Use this file to discover all available pages before exploring further.

What it does

The counterfactual trainer is a pre-train hook that sharpens the decision boundary of the gradient_boosted model by augmenting the training set with synthetic rows near low-confidence predictions. It runs entirely in TypeScript before the existing remote-GBM training call, so the Python ml-worker stays unchanged. The augmenter produces an enriched training set + a deterministic summary describing how many synthetic rows were added and which feature columns were perturbed.

Honest limits

  • Numeric only. Boolean / categorical features are held as-is on synthetic rows. Perturbation rules for them are undefined — silently perturbing them would corrupt training data.
  • Deterministic. mulberry32 RNG seeded by options.seed (default 7) so two runs with the same options produce the same synthetic data.
  • Bounded budget. maxSynthetic defaults to 10_000. The function surfaces a summary.syntheticRowsAdded so operators can audit how much data was added per training pass.
  • Not a feature-store substitute. This augments the training set at call time. It does not modify any persisted dataset.

Tenant-settings flag

Operators opt in per-tenant (the augmenter does not run by default — training time + cost rises proportionally to K × marginalCount):
{
  "aiAnalyzerSettings": {
    "ml": {
      "counterfactualTrainingEnabled": true,    // default false
      "marginalBand": 0.1,                      // 0..0.5
      "syntheticPerRow": 4,                     // 1..16
      "maxSynthetic": 10000                     // hard cap
    }
  }
}
The wire into lib/scoring/train.ts consumes these via the existing getImportSettings-pattern reader.
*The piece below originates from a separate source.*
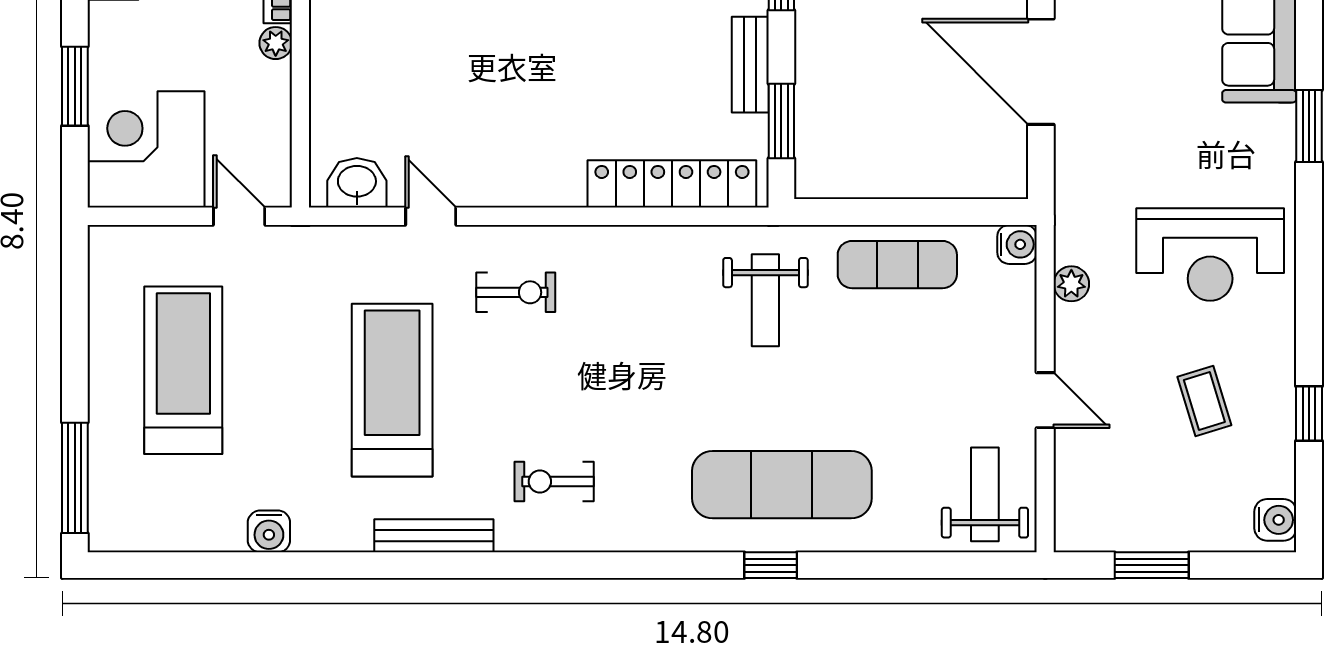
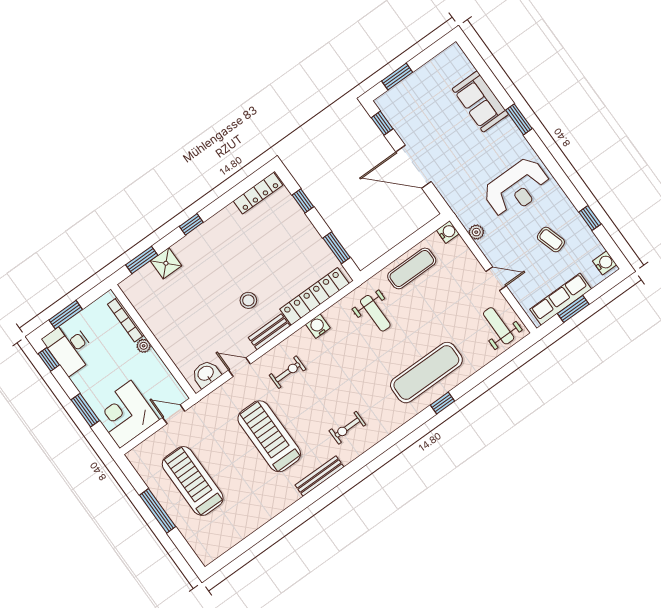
bench: (750, 65) -> (269, 332), moved, turned 90
stool: (540, 100) -> (248, 300), added
window: (75, 478) -> (158, 511), moved
row of seats: (1141, 529) -> (561, 299), added
water cooler: (269, 531) -> (318, 326), moved, turned 180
With the flag off, the trainer bypasses the augmenter entirely.

API surface

The augmenter is a pure TS function. There is no HTTP endpoint — it runs inline at training time. Callers use it like:
import { augmentWithCounterfactuals } from "@/lib/ml/counterfactual-trainer";
import { trainGBMRemote } from "@/lib/ml-worker-client";
import { scoreGradientBoosted } from "@/lib/scoring/gradient-boosted";

const scorer = (features) => scoreGradientBoosted(currentModel, features).p;
const { augmented, summary } = augmentWithCounterfactuals({
  request,
  scorer,
  options: { marginalBand: 0.1, syntheticPerRow: 4, seed: 7 },
});
console.log("counterfactual augmentation:", summary);

const result = await trainGBMRemote(augmented);

Algorithm — what it does, what it doesn’t

What the augmenter does, step by step:
  1. Score every row of the labeled training set with the current gradient_boosted model via the supplied scorer.
  2. Identify marginal rows — predicted probability in [0.5 - marginalBand .. 0.5 + marginalBand] (default band 0.1).
  3. For each marginal row, generate K synthetic neighbors by perturbing each numeric feature with gaussian noise scaled to the observed feature standard deviation (default 0.5σ, K=4).
  4. Append the synthetic rows to the training set and return the augmented set with a reproducibility summary.
What the augmenter does not do:
  • It does not perturb boolean or categorical features. Those are held as-is on synthetic rows.
  • It does not perform binned-Bayes predictor grouping or online incremental updates. The augmenter only widens the training set; the gradient-boosted trainer itself does the learning.
  • It does not vary the learning-rate schedule per row. The augmented set is fed to the remote GBM trainer with the same hyperparameters as any other training pass.
  • It does not modify any persisted dataset. Augmentation happens at call time only.
Every synthetic row is reproducible from the seed, the input set, and the scorer.

Tests

The counterfactual-trainer test suite ships 8 cases covering: empty-set passthrough, numeric-vs-skipped feature classification, marginal-row identification, no-marginal-row passthrough, maxSynthetic cap, label preservation, boolean-feature unchanged, deterministic seed.